By the end of the workshop, you will have an understanding of some fundamental NLP concepts and will be able to apply these to build your own applications using only python with popular frameworks like streamlit or fastAPI.
We divided the use case into six categories in which we each will first build a theoretical foundation and then dive into the hands-on coding part. We prepare the data for the key steps beforehand so that a person could still follow the workshop even though they do not manage to code everything in time. The six categories are:
Data export from Gmail
Building training data
Fine-tuning existing models
Building a fast and minimal backend using FastAPI
Finishing up with the streamlit dashboard
Since this is a hands-on workshop, you should bring your own laptop or have a friend with whom you can share the session.
The libraries we use are all written in Python, so you should be comfortable with writing Python code and know yourself around in a Jupyter notebook.
We will have hosted the necessary files on a GitHub page that also contains installation instructions for setting up a virtual python environment.
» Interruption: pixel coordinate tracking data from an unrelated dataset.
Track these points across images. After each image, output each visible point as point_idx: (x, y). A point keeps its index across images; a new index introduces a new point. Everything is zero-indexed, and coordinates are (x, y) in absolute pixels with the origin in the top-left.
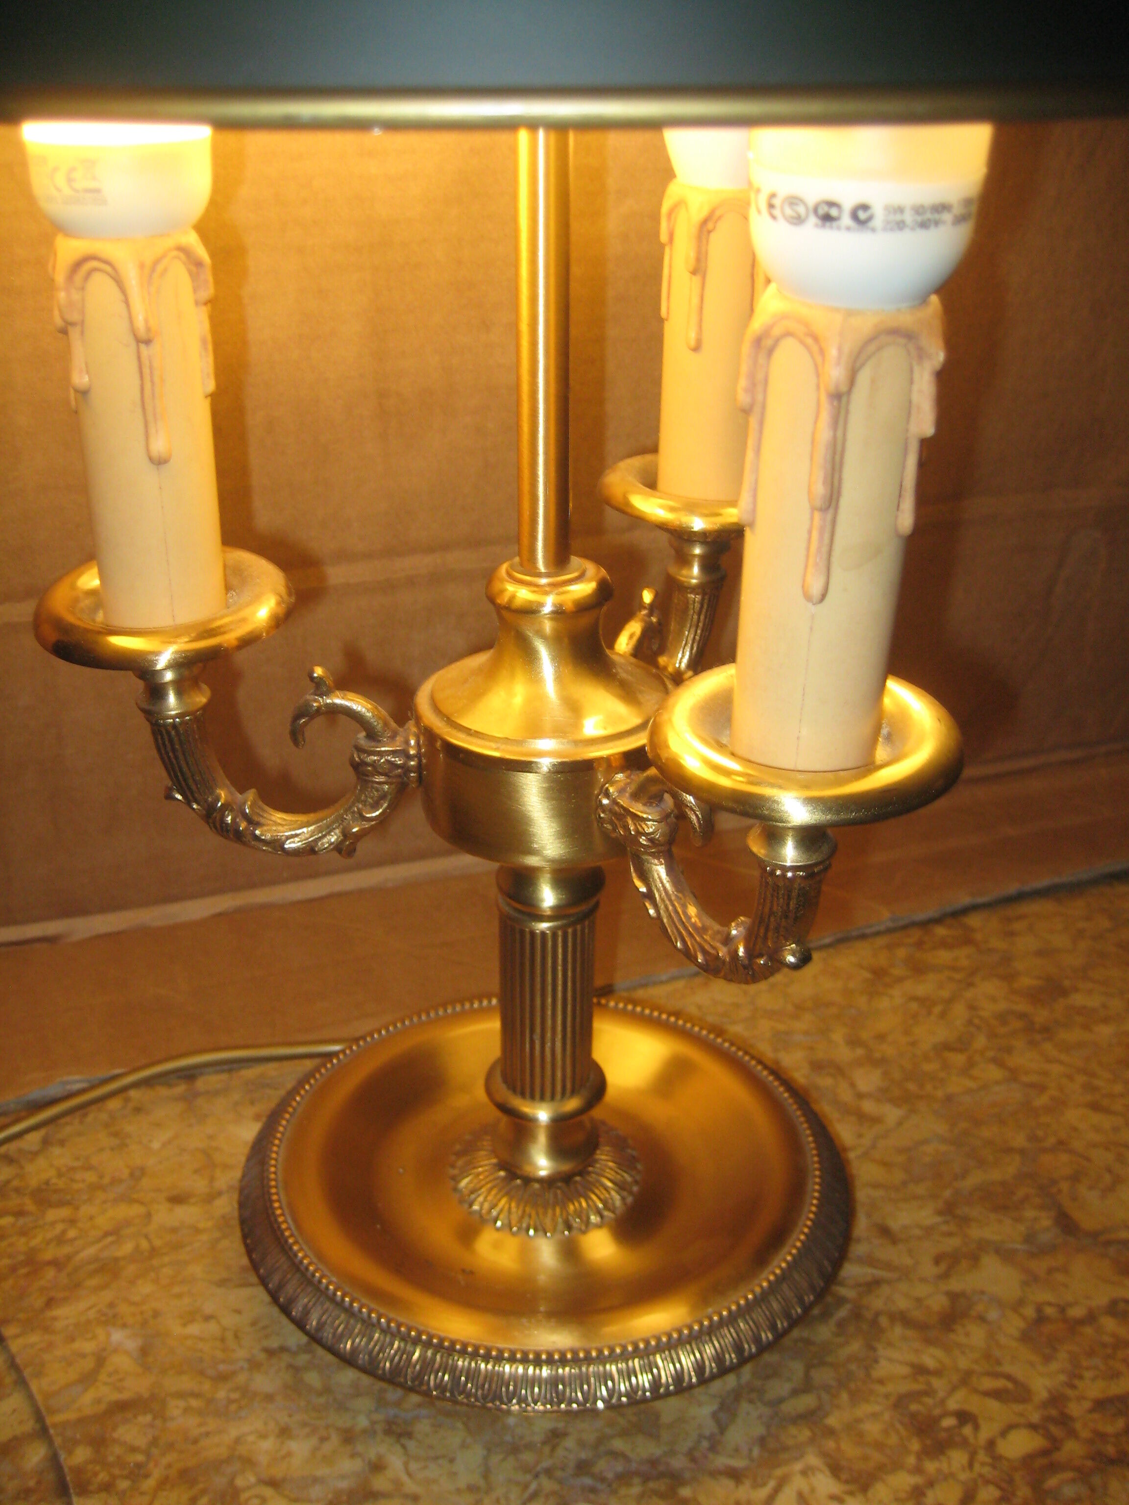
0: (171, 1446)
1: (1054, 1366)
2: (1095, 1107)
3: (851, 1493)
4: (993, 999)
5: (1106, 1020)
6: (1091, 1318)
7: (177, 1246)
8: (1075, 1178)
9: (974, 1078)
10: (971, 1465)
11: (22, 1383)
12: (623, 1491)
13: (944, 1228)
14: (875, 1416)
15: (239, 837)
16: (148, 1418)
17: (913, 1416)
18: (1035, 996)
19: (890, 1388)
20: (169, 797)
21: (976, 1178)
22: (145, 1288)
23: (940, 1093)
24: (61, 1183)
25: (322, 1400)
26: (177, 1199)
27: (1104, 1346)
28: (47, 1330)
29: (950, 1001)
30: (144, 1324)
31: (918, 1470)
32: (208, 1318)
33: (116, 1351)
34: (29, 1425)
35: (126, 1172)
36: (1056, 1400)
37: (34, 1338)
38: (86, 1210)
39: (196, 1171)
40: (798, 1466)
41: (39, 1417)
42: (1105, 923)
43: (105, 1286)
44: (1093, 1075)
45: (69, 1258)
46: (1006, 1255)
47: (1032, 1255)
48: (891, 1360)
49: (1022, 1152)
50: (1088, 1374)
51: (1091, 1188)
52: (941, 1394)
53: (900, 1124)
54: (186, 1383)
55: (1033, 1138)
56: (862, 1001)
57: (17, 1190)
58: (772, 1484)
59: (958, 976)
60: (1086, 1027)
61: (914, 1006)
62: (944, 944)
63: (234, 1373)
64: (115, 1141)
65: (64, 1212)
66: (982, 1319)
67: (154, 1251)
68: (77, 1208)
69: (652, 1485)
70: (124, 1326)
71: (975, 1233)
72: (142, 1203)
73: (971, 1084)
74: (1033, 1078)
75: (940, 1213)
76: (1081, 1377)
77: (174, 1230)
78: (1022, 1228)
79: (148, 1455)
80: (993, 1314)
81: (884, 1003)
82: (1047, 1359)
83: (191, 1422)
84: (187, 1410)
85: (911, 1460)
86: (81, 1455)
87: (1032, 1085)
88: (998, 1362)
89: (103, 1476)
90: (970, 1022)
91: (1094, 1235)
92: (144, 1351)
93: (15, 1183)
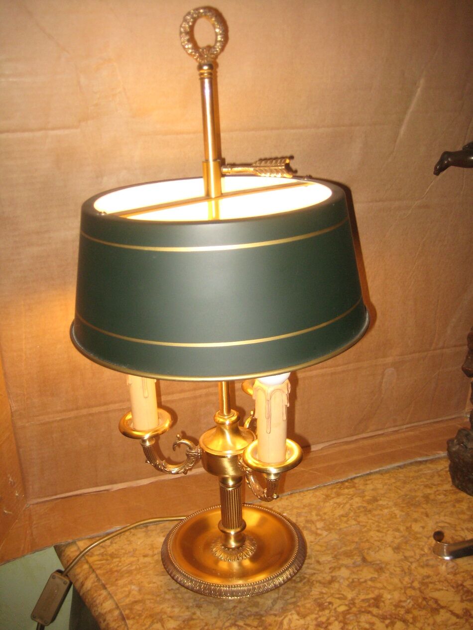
0: (147, 610)
1: (354, 592)
2: (378, 531)
3: (301, 619)
4: (357, 503)
5: (387, 508)
6: (365, 581)
7: (146, 567)
8: (369, 549)
9: (347, 524)
10: (330, 612)
11: (112, 597)
12: (250, 618)
13: (333, 561)
14: (309, 603)
16: (141, 604)
17: (318, 603)
18: (369, 502)
19: (314, 597)
20: (147, 462)
21: (344, 549)
22: (139, 576)
23: (338, 528)
24: (116, 553)
25: (182, 600)
26: (145, 556)
27: (367, 587)
28: (117, 586)
29: (346, 503)
30: (139, 584)
31: (318, 614)
32: (154, 583)
33: (133, 590)
34: (114, 606)
35: (132, 550)
36: (353, 599)
37: (114, 588)
38: (123, 559)
39: (149, 549)
40: (290, 613)
41: (116, 604)
42: (393, 480)
43: (129, 576)
44: (380, 523)
45: (120, 570)
46: (347, 567)
47: (354, 567)
48: (315, 591)
49: (357, 542)
50: (362, 594)
51: (372, 551)
52: (326, 598)
53: (326, 536)
54: (150, 597)
55: (360, 539)
56: (322, 504)
57: (106, 554)
58: (283, 617)
59: (349, 497)
60: (381, 510)
61: (335, 505)
62: (347, 488)
63: (161, 595)
64: (128, 542)
65: (118, 559)
66: (339, 582)
67: (140, 568)
68: (121, 559)
69: (256, 617)
70: (134, 585)
71: (341, 562)
72: (137, 557)
73: (347, 526)
74: (364, 524)
75: (333, 557)
76: (360, 594)
77: (145, 563)
78: (353, 561)
79: (142, 612)
80: (342, 581)
81: (327, 504)
82: (352, 591)
83: (152, 605)
84: (150, 602)
85: (316, 612)
86: (127, 612)
87: (362, 526)
88: (341, 591)
89: (132, 616)
90: (350, 509)
91: (370, 562)
92: (140, 590)
93: (105, 552)
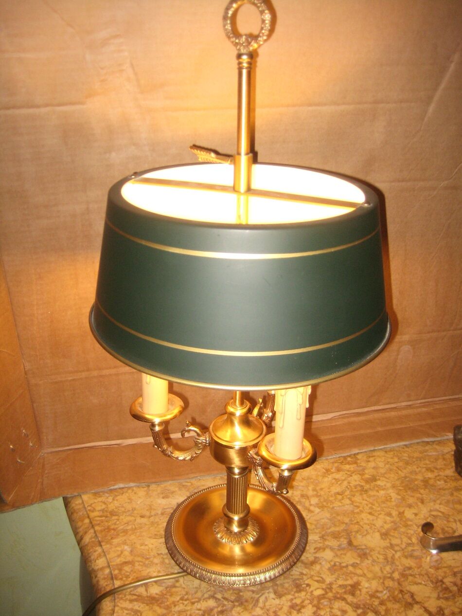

Setting up the environment before the session helps us in focussing our time on the fun parts!
You do not have to bring prior knowledge regarding Natural Language Processing, but doing so certainly helps. If you haven’t heard of “embeddings”, “tokenizer” and “transformer models” yet you should still be able to follow the workshop.
If you can’t run Jupyter Notebooks on your own device or you are very RAM-restricted, we would recommend having a Google account so that you can use Google Colab for free notebook access.